大柳:途中、約束した納期を守れなかったことが続いて、meguriさんから「アウトプットして行動に表さなければ、プロジェクトに予算をつけてコンサルティングをつける意味がないです。やる気がないのであればプロジェクト中止にしますか?」と𠮟咤激励されたことがありました。社内では多少遅れても許されるような空気がありましたが、本当はそれじゃダメなんですよね。「何やっているんだろう、申し訳ないな」と落ち込みましたが、それが変わろうとするきっかけにもなりました。

漆崎:私自身これまで、ほかのメンバーから「何々の件で時間ください」と予定を押さえられたけど具体的に何をするのかわかっていなかったり、会議の際に「これはいつまでに誰がやるんだろう?」と疑問に思ったり、少しモヤモヤすることもあったんです。ただ、それを指摘して改善していくような組織風土ではなかったから、「こういうものなのかな」と思っていて。

でも、meguriさんから「事前にアジェンダを共有しておけば会議の場で決めるべきことを決められるし、ネクストアクションも明確にできる。これはほかの組織では普通に行っていることです」とはっきり言われて、北海道内ではそういうふうに指摘されることがなかったので面食らいましたが、「たしかにそうした方がいいな、変えていきたいな」と思いました。

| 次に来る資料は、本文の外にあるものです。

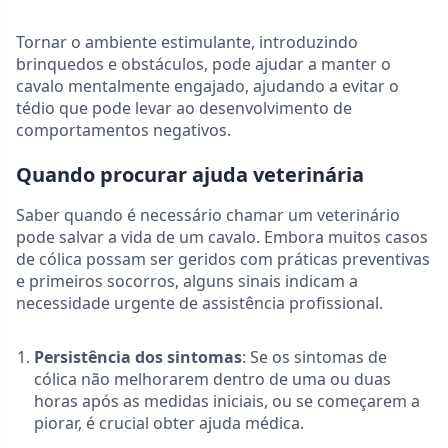
Tornar o ambiente estimulante, introduzindo
brinquedos e obstáculos, pode ajudar a manter o
cavalo mentalmente engajado, ajudando a evitar o
tédio que pode levar ao desenvolvimento de
comportamentos negativos.
Quando procurar ajuda veterinária
Saber quando é necessário chamar um veterinário
pode salvar a vida de um cavalo. Embora muitos casos
de cólica possam ser geridos com práticas preventivas
e primeiros socorros, alguns sinais indicam a
necessidade urgente de assistência profissional.
Persistência dos sintomas
: Se os sintomas de
cólica não melhorarem dentro de uma ou duas
horas após as medidas iniciais, ou se começarem a
piorar, é crucial obter ajuda médica.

10年後、「2025年が転換点だった」と言われるように

――プロジェクトとして、または個人としての今後の展望を教えてください。

大柳:ようやく教育体系ができて運用していくフェーズに入ったので、ここからが本当のスタートだと捉えています。北海道のメンバーみんなで教育体系を使えるツールにしていきたいですね。個人としては、PMはもちろんPMOとしても自分はまだまだだと認識しているので、自己学習を続けていきたいです。調べたらPMOにまつわる資格試験がいくつかあったので、そういったものも受けてみようかと考えています。

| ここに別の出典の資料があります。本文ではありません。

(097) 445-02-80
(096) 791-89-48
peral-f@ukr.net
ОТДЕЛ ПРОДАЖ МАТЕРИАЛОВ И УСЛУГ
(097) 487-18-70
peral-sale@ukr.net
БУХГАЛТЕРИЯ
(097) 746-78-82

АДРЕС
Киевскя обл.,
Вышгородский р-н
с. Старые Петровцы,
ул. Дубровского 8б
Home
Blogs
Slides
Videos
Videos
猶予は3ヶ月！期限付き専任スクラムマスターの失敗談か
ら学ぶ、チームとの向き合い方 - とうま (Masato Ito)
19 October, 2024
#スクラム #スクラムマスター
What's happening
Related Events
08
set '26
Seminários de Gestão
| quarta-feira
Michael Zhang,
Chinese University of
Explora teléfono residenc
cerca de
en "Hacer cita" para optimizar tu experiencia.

また、今回「人を巻き込む」という点がうまくできなかったと反省しています。人に任せるには、目的やゴールをしっかり伝え、相手がちゃんと理解しているかを把握しながらコミュニケーションを取る必要があります。今後はそうしたところを意識していきたいと思っています。

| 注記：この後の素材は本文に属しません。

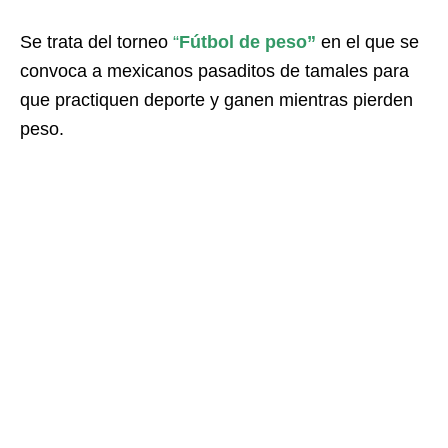
Se trata del torneo
“
Fútbol de peso”
en el que se
convoca a mexicanos pasaditos de tamales para
que practiquen deporte y ganen mientras pierden
peso.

漆崎:私も、作成した教育体系をどう運用していくか、どんなふうにパッションを入れていくかが大事だと思っています。そこのスピード感が少し遅い気がしていて、ほかのメンバーの認識とのギャップも感じています。そのギャップを埋めながら進めていきたいですね。

個人としては、今回のプロジェクトを通して「知っていると思っていたけれど、いざやろうと思うと全然できない」という体験をしました。学びながら実践して、そのなかでフィードバックをもらって直して、また実践して、ということを繰り返していきたいと思います。

鈴木:僕はずっと「人の成長なしに企業の成長なし」と思ってきたし、教育を大事にしてマネジメントをしてきたつもりです。そして、今後の経営を担う人財を育てていくために、今年は変化が必要な年だと考えていました。今回、みんなの共通言語となる教育体系ができて、プロジェクトメンバーに変化が生まれて、いいスタートを切れたと思っています。

ただ、いくらいいマニュアルやプログラムがあっても、実践しなければ人は成長しません。実践するためには組織風土を変えていく必要があるし、もしかしたら働く環境も変えていく必要があるかもしれない。いろんな世代を巻き込んで、スパイラルアップしていきたいですね。

北海道のメンバーはとても真面目な人が多いし、今回このプロジェクトメンバーが見せてくれた成長を遂げてくれるポテンシャルは間違いなく持っています。10年後に「2025年が転換点だった」と言われるように、今回得たものを社内全体に広めていきたいです。